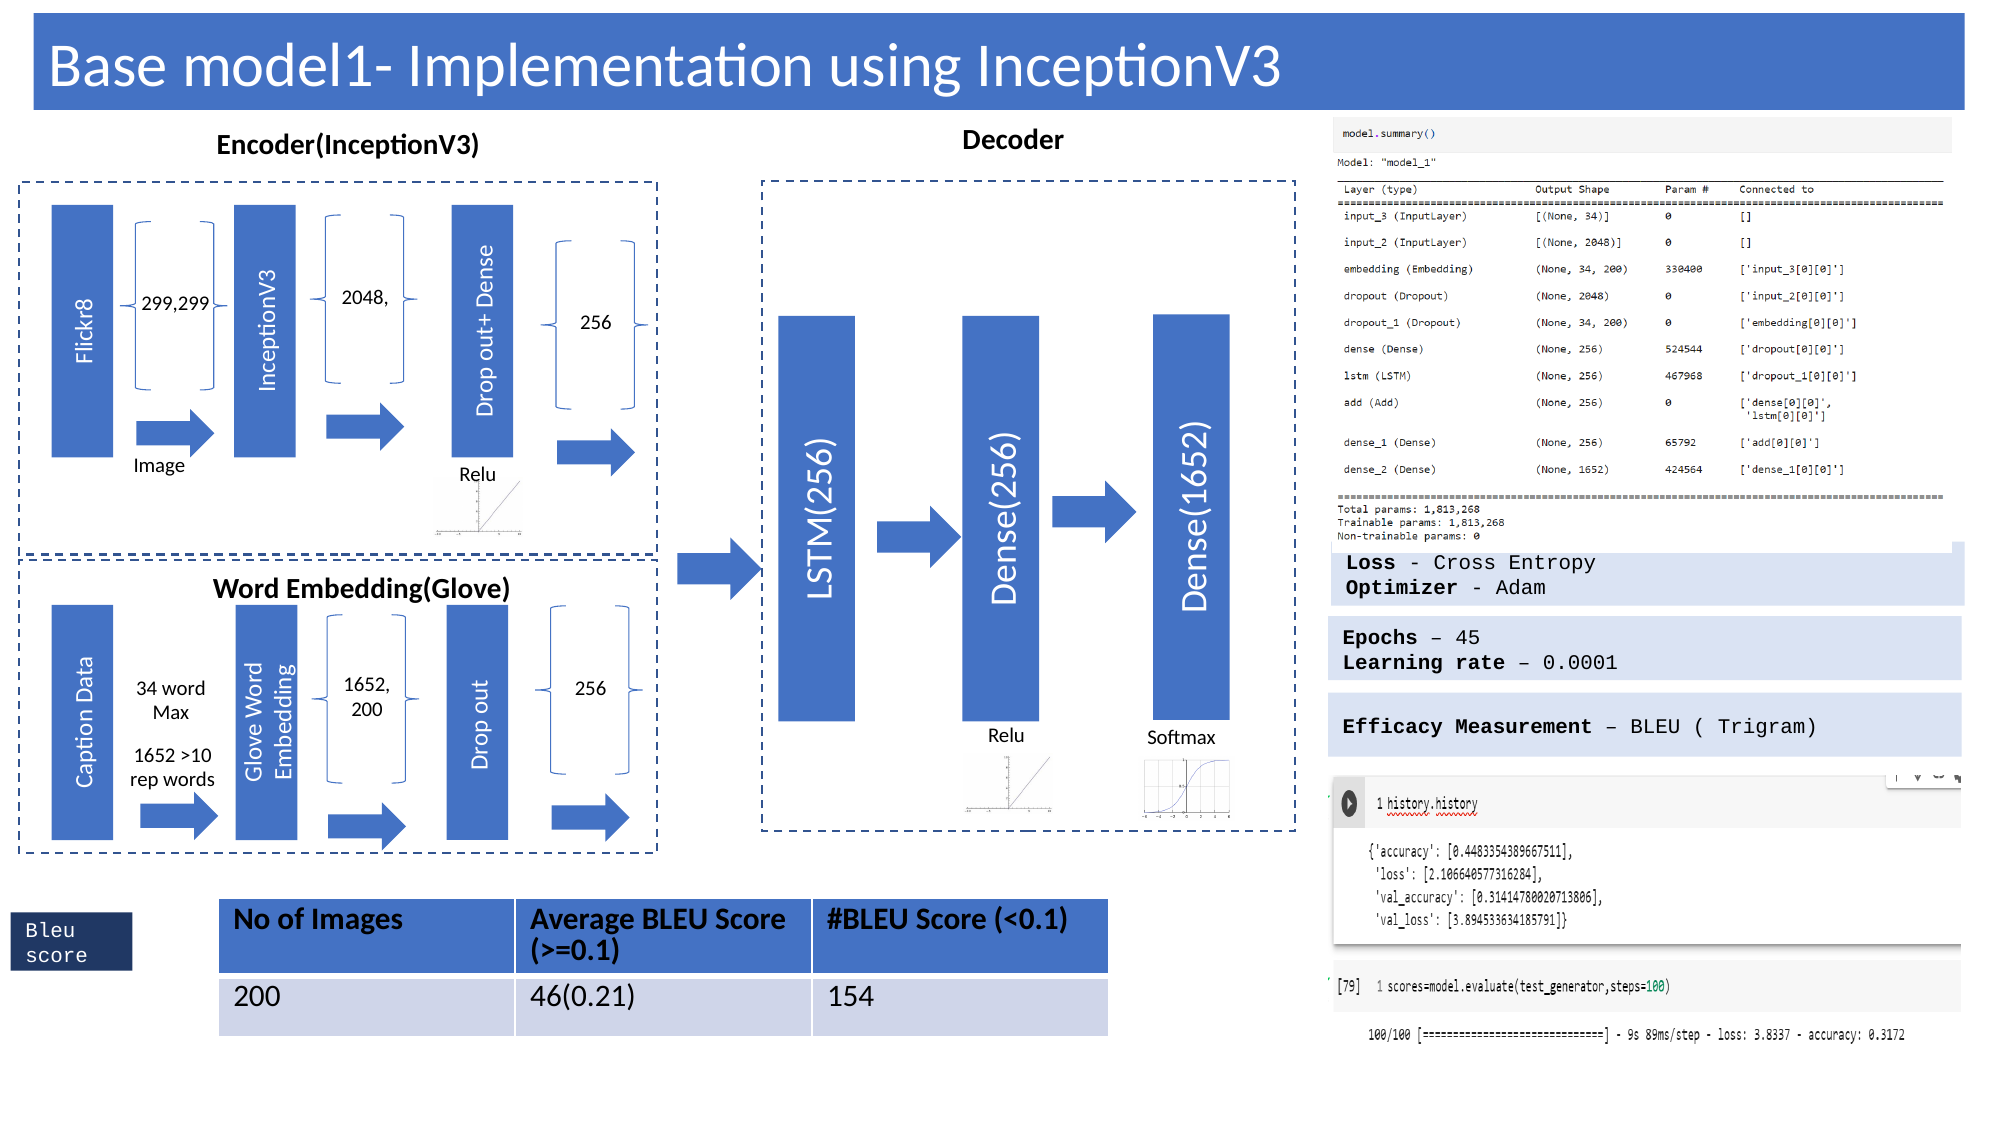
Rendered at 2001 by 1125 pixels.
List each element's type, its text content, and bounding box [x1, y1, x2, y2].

picture [1138, 756, 1235, 821]
text_box [620, 240, 635, 296]
text_box Epochs – 45 Learning rate – 0.0001 [1327, 615, 1963, 681]
text_box [18, 181, 658, 556]
text_box [556, 425, 637, 480]
text_box [676, 534, 761, 603]
text_box Base model1- Implementation using InceptionV3 [33, 12, 1966, 111]
table_header #BLEU Score (<0.1) [813, 899, 1108, 973]
picture [1327, 775, 1961, 1059]
text_box 256 [542, 296, 649, 347]
table_cell 46(0.21) [516, 979, 811, 1036]
text_box Word Embedding(Glove) [176, 561, 548, 613]
text_box Bleu score [10, 911, 133, 972]
text_box [1051, 478, 1138, 546]
text_box Dense(256) [961, 315, 1040, 709]
table_header Average BLEU Score (>=0.1) [516, 899, 811, 973]
text_box Relu [930, 709, 1083, 759]
text_box [876, 503, 963, 571]
text_box [18, 559, 658, 854]
text_box Encoder(InceptionV3) [126, 119, 570, 166]
text_box Dense(1652) [1152, 313, 1231, 711]
table_cell 200 [219, 979, 514, 1036]
text_box [555, 240, 572, 296]
text_box Decoder [792, 114, 1235, 161]
text_box Relu [401, 447, 555, 498]
table_header No of Images [219, 899, 514, 973]
picture [963, 753, 1053, 814]
table_cell 154 [813, 979, 1108, 1036]
text_box [761, 180, 1296, 832]
text_box Efficacy Measurement – BLEU ( Trigram) [1327, 692, 1963, 758]
text_box Loss - Cross Entropy Optimizer - Adam [1330, 541, 1966, 607]
picture [433, 477, 523, 537]
picture [1332, 117, 1952, 554]
text_box [555, 347, 572, 410]
text_box [620, 347, 635, 410]
text_box Softmax [1105, 711, 1258, 761]
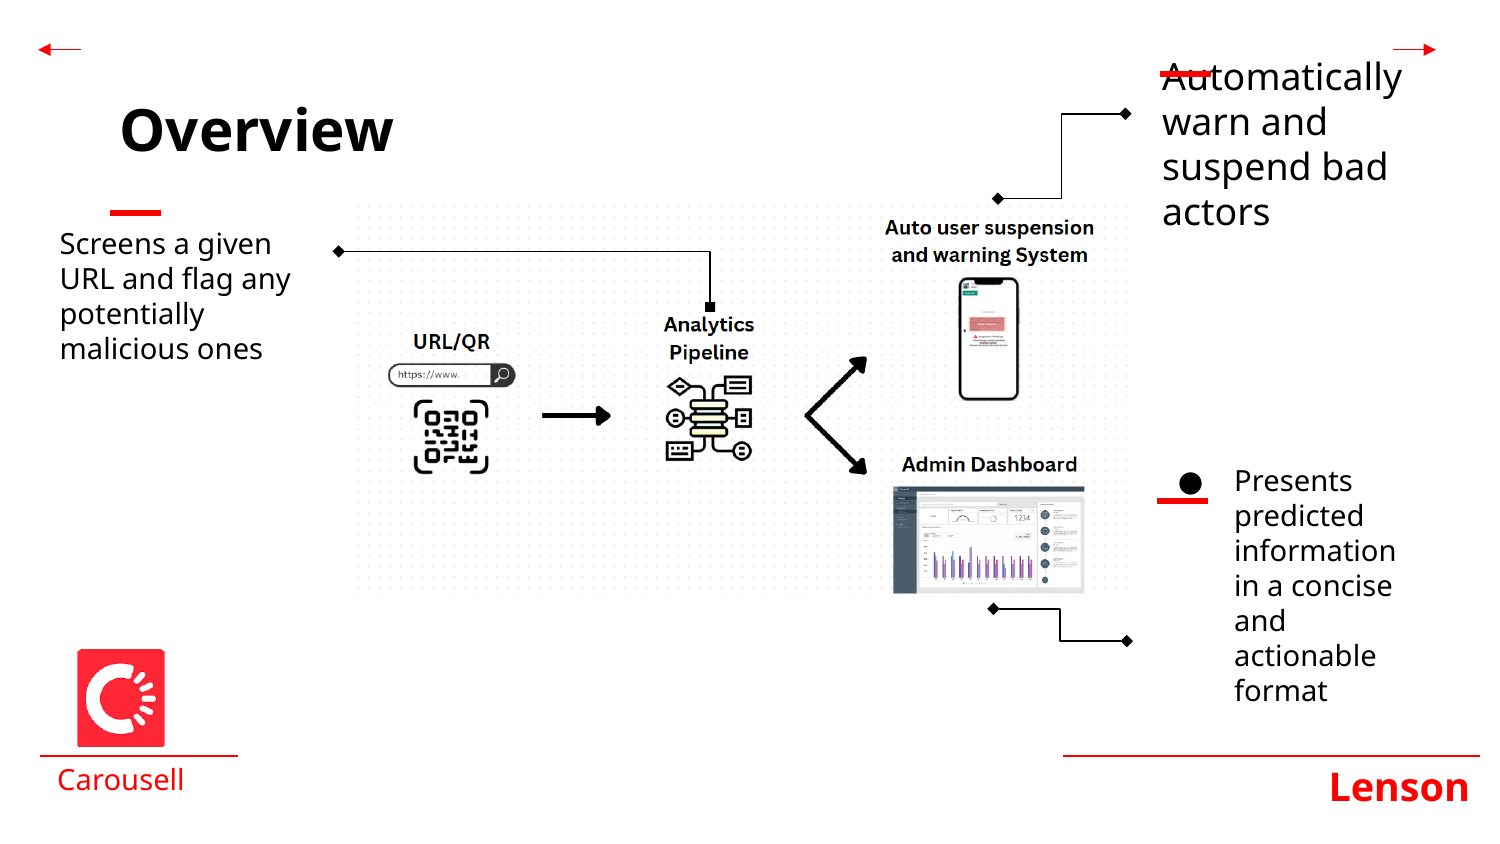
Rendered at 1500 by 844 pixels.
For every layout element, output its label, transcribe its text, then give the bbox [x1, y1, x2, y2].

picture [349, 201, 1129, 598]
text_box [997, 113, 1126, 199]
subtitle Automatically warn and suspend bad actors [1147, 96, 1425, 191]
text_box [993, 608, 1128, 642]
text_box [37, 649, 204, 809]
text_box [338, 251, 711, 303]
title Lenson [1313, 764, 1492, 810]
subtitle Presents predicted information in a concise and actionable format [1144, 545, 1422, 625]
subtitle Screens a given URL and flag any potentially malicious ones [44, 236, 322, 356]
title Overview [104, 78, 1247, 173]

=== Problem statement ===
Provide every line from the material that contains the word "Rendered".

=== Task result ===
Rendered at 2001 by 1125 pixels.
Rendered at 1500 by 844 pixels.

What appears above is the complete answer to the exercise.